F. Classification & Practical Skills (29–30)
The aim of classification is to arrange living organisms into groups so they can be studied, identified and remembered easily. At an elementary level, classification groups organisms based on visible, shared characteristics such as body structure, mode of nutrition (producer, consumer, decomposer), presence or absence of backbone and habitat. The principles involve observing similarities and differences and grouping organisms that share common features to form a logical system that helps communication and study.
Choose five organisms (e.g., mango tree, grass, earthworm, sparrow, mushroom). Create a table listing observable features: makes own food? (yes/no), has backbone? (yes/no), habitat (soil/tree/air). Classify: mango and grass → plants (producers); sparrow → vertebrate animal (consumer with backbone); earthworm → invertebrate animal; mushroom → fungus (decomposer, no chlorophyll).
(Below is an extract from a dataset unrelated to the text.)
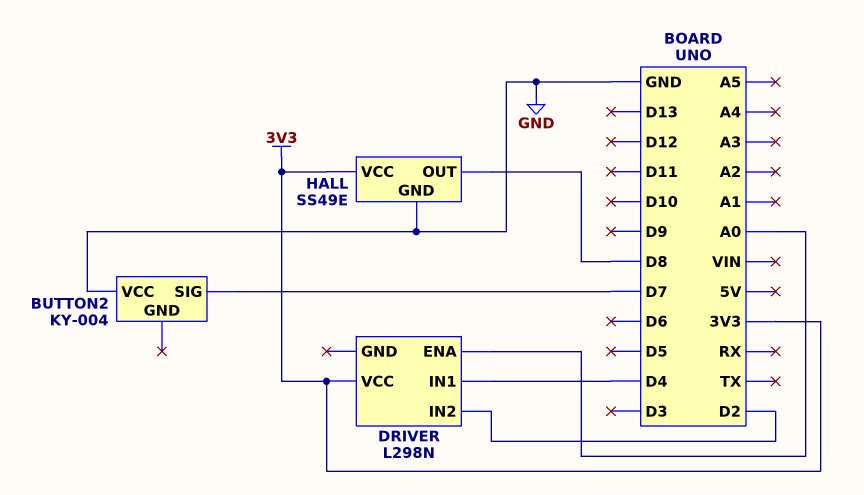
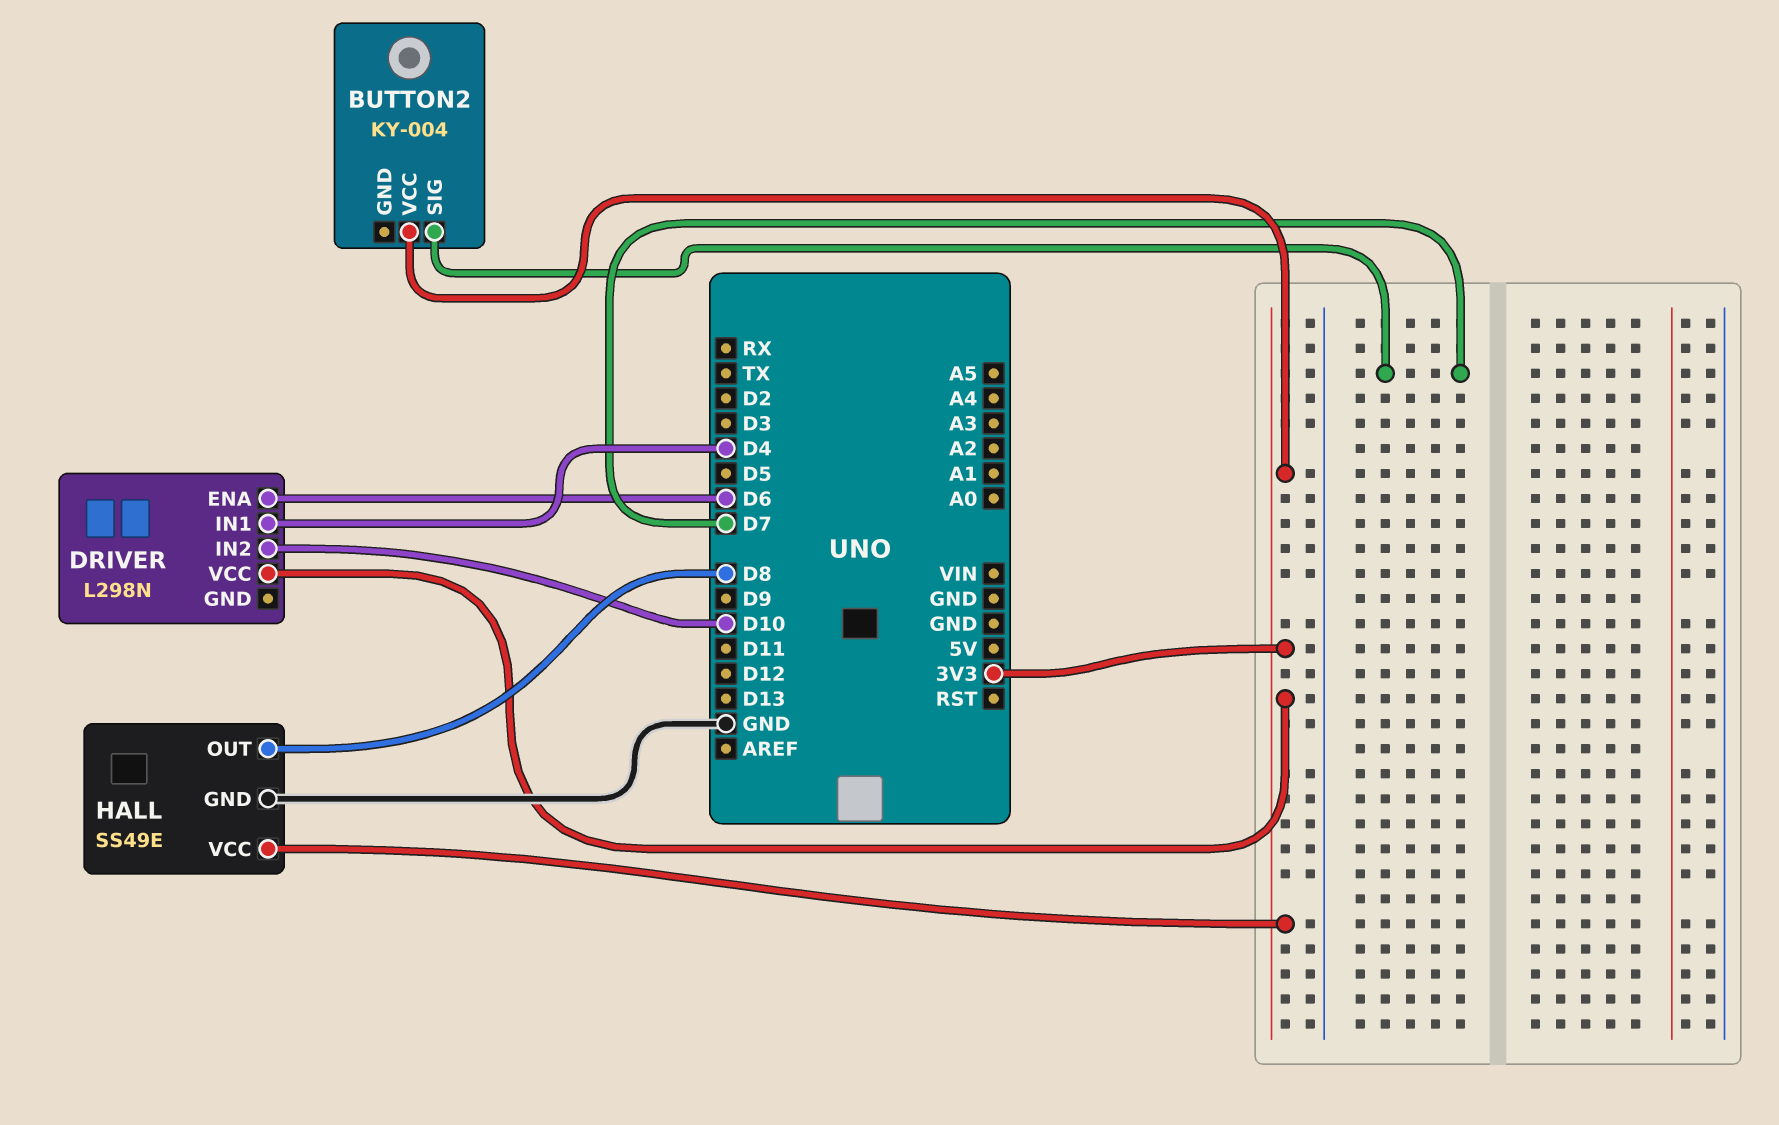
BUTTON2 pin VCC: GND -> 3V3
DRIVER pin ENA: A0 -> D6
DRIVER pin IN2: D2 -> D10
Criteria used include mode of nutrition, structural features and habitat, which are simple and effective for Class 6 classification.
Classification helps identify beneficial and harmful organisms quickly, aiding pest control and crop selection. Example 1: Classifying insect pests enables targeted biological or chemical control measures without harming beneficial insects like pollinators. Example 2: Recognizing nitrogen-fixing bacteria and legumes helps farmers rotate crops to improve soil fertility naturally. Thus classification informs management practices that are efficient and environmentally friendly.
G. Revision, Activities & Exam Preparation (29–30)
Suggested activities: (a) Make a collection and labelled chart of 15 local plants and animals with their classification; (b) Observe bread mould under teacher supervision to study fungi and draw observations; (c) Set up a simple food chain chart from a local habitat; (d) Conduct a leaf stomata observation using prepared slides to learn about gas exchange; (e) Prepare flashcards for different organisms and quiz classmates on their group and habitat. These activities reinforce observation and classification skills.
Exam strategy: begin long answers with a clear definition or topic sentence, follow with 3–4 organised points or short paragraphs, include examples and, where appropriate, a labelled diagram or table to illustrate. Use headings or bullets for clarity, keep language simple and factual, and conclude with a one-line summary. Practice writing timed answers to improve clarity and completeness under exam conditions.
Final Tip: Learn core definitions, functions and examples. Use diagrams and classification charts during revision. Practice these long-answer templates and adapt them using local examples to strengthen your answers for CBSE examinations.